Per raccontare una storia va bene un film, ma per mostrare la Verità serve un documentario. Sembra questo il pensiero dominante di una bella fetta di cinema contemporaneo, che coinvolge vecchi giganti e nuove leve, cineasti navigati e impavidi cavalcatori dei media. Carlo A. Bachschmidt, già consulente tecnico responsabile del Genoa Legal Forum, ha deciso di raccontare il G8 del 2001 attraverso le esperienze di alcuni manifestanti tedeschi, inglesi e spagnoli brutalmente malmenati nella tristemente celebre scuola Diaz e poi altrettanto violentemente interrogati e rinchiusi nel carcere di Bolzaneto.
Il film ripercorre quei giorni seguendo il flusso delle parole dei protagonisti, attraverso stati d'animo che passano dalla commozione all'ironia, per terminare sempre nello sgomento e nell'indignazione nei riguardi del comportamento tenuto dalla polizia italiana.
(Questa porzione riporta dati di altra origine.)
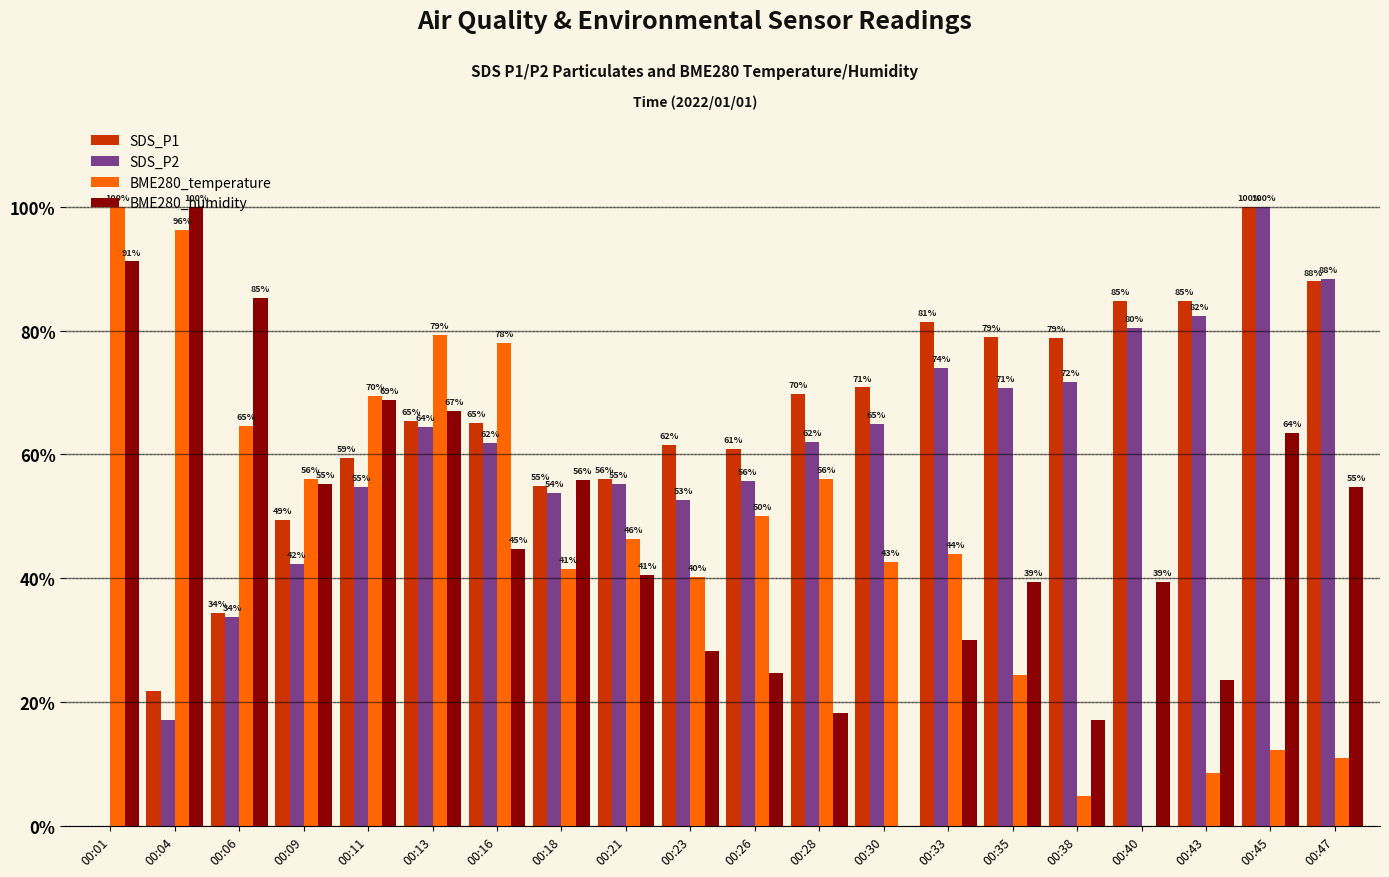

What is the greatest value displayed?

100.0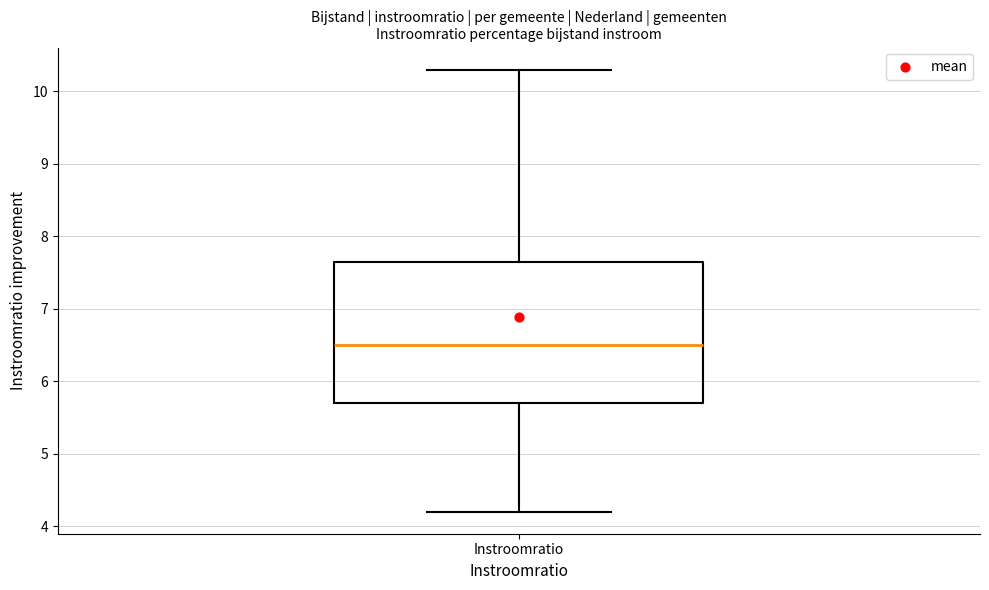

Transcribe this box plot: give where the median line is, the range the box spans, and where the two whiskers end, as read against the y-axis. The values are not printed on the chart, so give them approximately, as read against the axis.

median 6.5, box 5.7 to 7.7, whiskers 4.2 to 10.3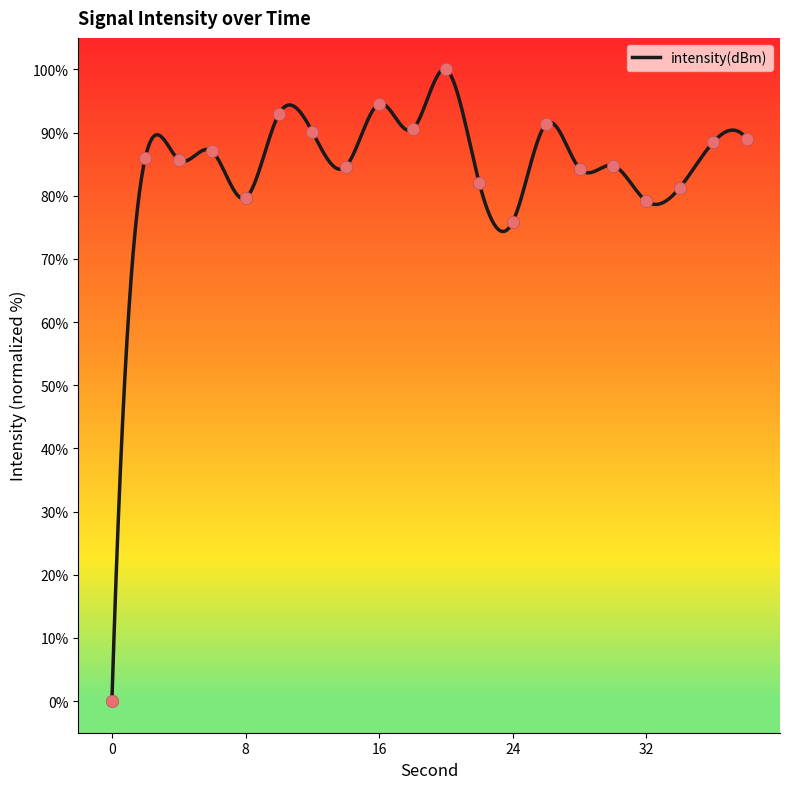

Which has a higher value, 20 or 32?

20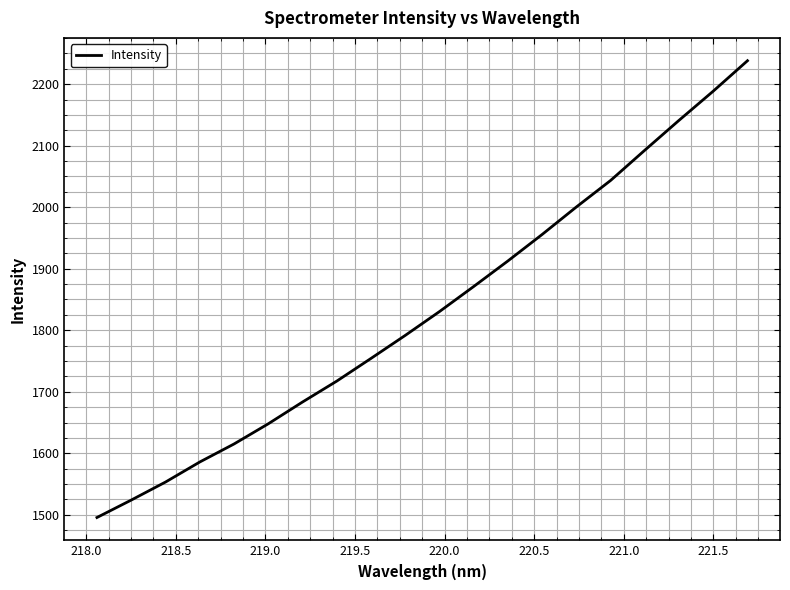

What is the difference between the maximum and minimum values?

742.4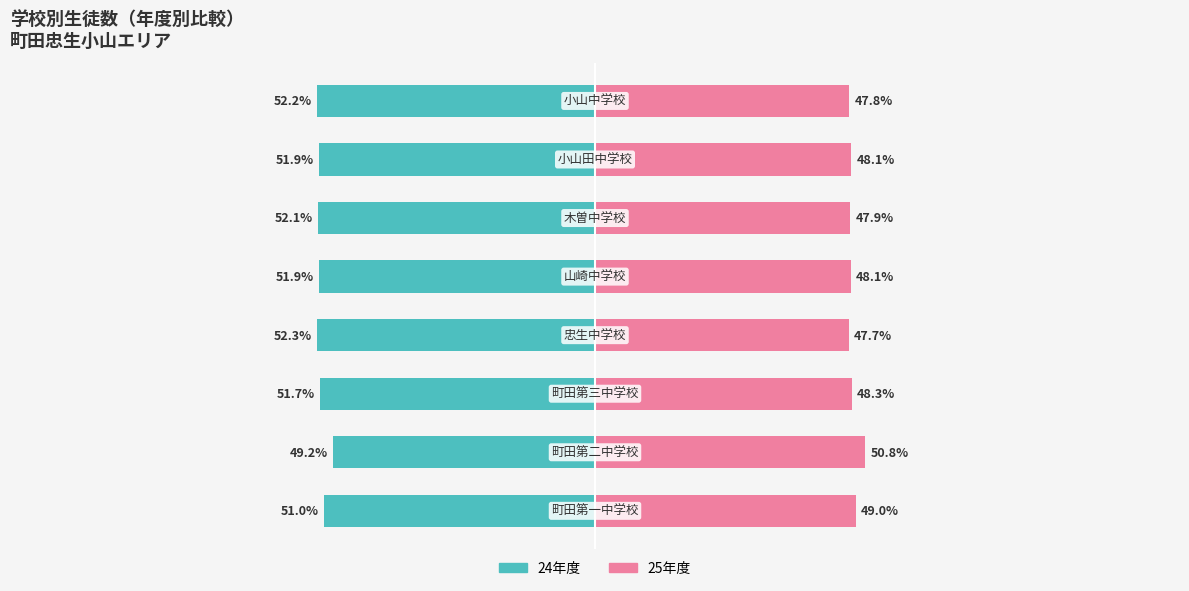

Which has a higher value, 4 or 2?

2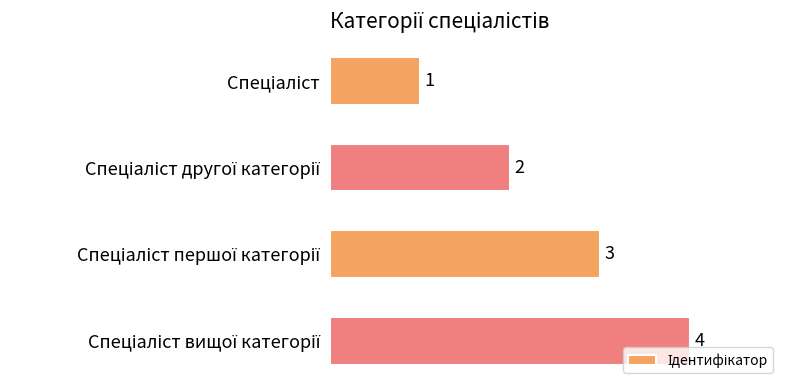

How many values are between 2 and 4?

3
A dieci anni di distanza, nessuno di loro ha trovato una giustificazione a tutto quell'odio, ma ognuno ha intrapreso una propria personale traiettoria di protesta.
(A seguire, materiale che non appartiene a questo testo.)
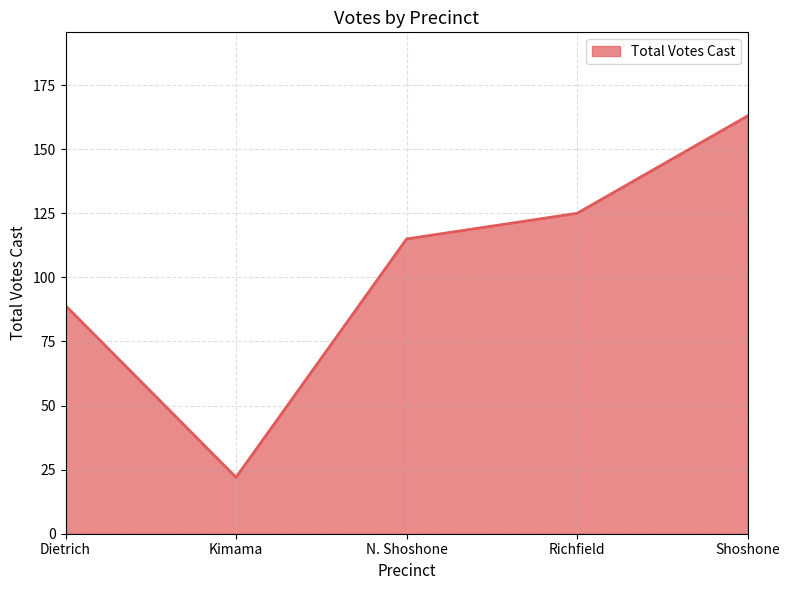

What is the approximate value at Dietrich, to the nearest 5?

90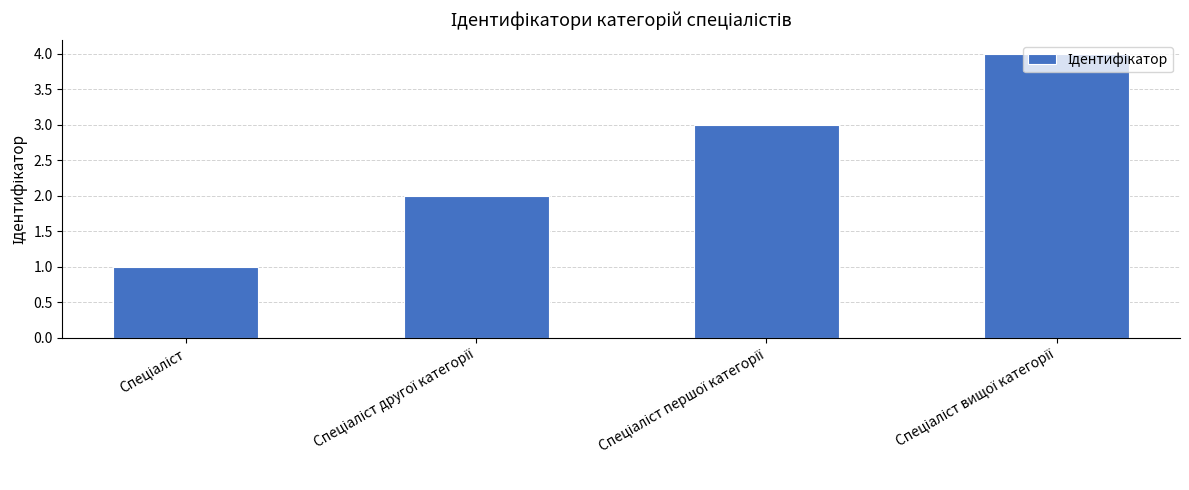

What is the difference between the maximum and minimum values?

3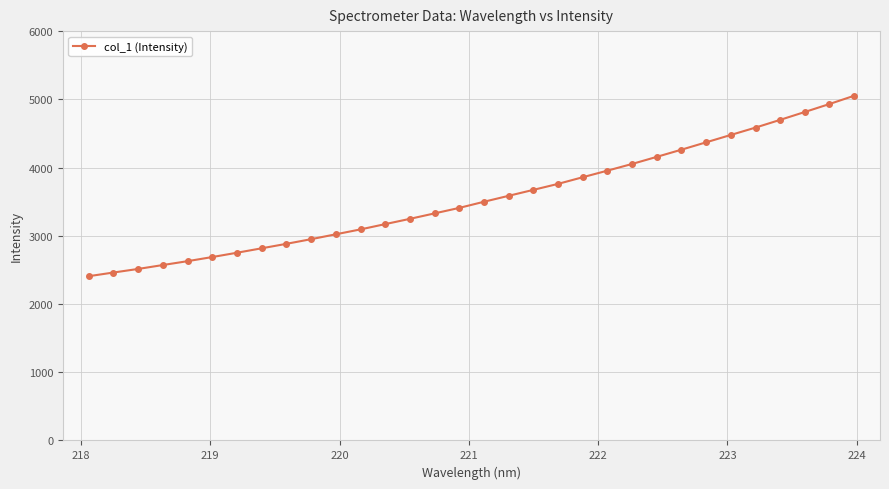

What is the difference between the second highest and second lowest values?

2469.9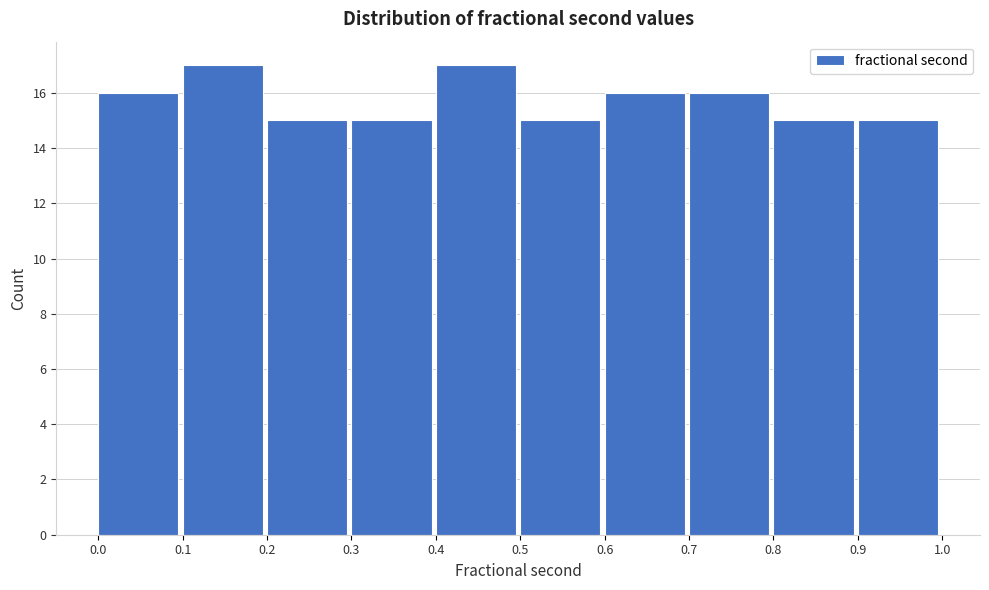

What is the height of the bar covering 0.4 to 0.5 on the x-axis? The values are not printed on the chart, so give them approximately, as read against the axis.

17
Per poter passare dall'ambito della cronaca a quello della storia non c'è una cifra esatta, ma dieci anni forse non sono abbastanza. D'altronde proprio per questo, alcuni scrittori latini escogitarono lo stratagemma di raccontare la storia greca per massacrare gli avversari politici a loro coevi, tanto grande era il timore di affrontare di petto argomenti troppo scottanti. Qui l'approccio è decisamente opposto: la versione dei fatti è evidente ed ha un colore ben preciso.
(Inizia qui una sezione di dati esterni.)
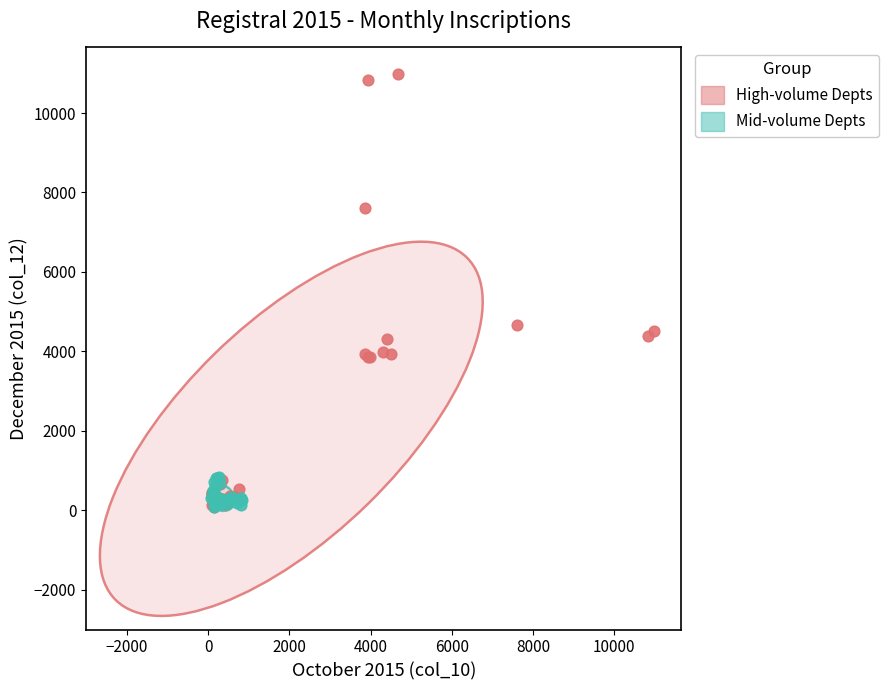

Which series reaches the maximum Y coordinate?

High-volume Depts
È vero che esperimenti recenti di cronaca super partes come il controverso “Silvio forever” di Roberto Faenza hanno lasciato comunque a bocca asciutta detrattori ed estimatori nella stessa misura, ma raccontare da un solo punto di vista non sembra una soluzione. Vedere le immagini di una città messa a ferro e fuoco, di vetrine frantumate, di auto incendiate e non provare mai a chiedersi se all'interno di un movimento così multiforme come quello no-global ci possa essere qualche colpa o debolezza è un atto di presunzione troppo grande. Sicuramente serve ancora tempo e il giusto distacco per raccontare con la dovuta completezza la nostra storia recente, intanto tra le tante utopie che il nuovo millennio sta mettendo in soffitta, forse l'obiettività è una delle poche a meritare una seconda chance.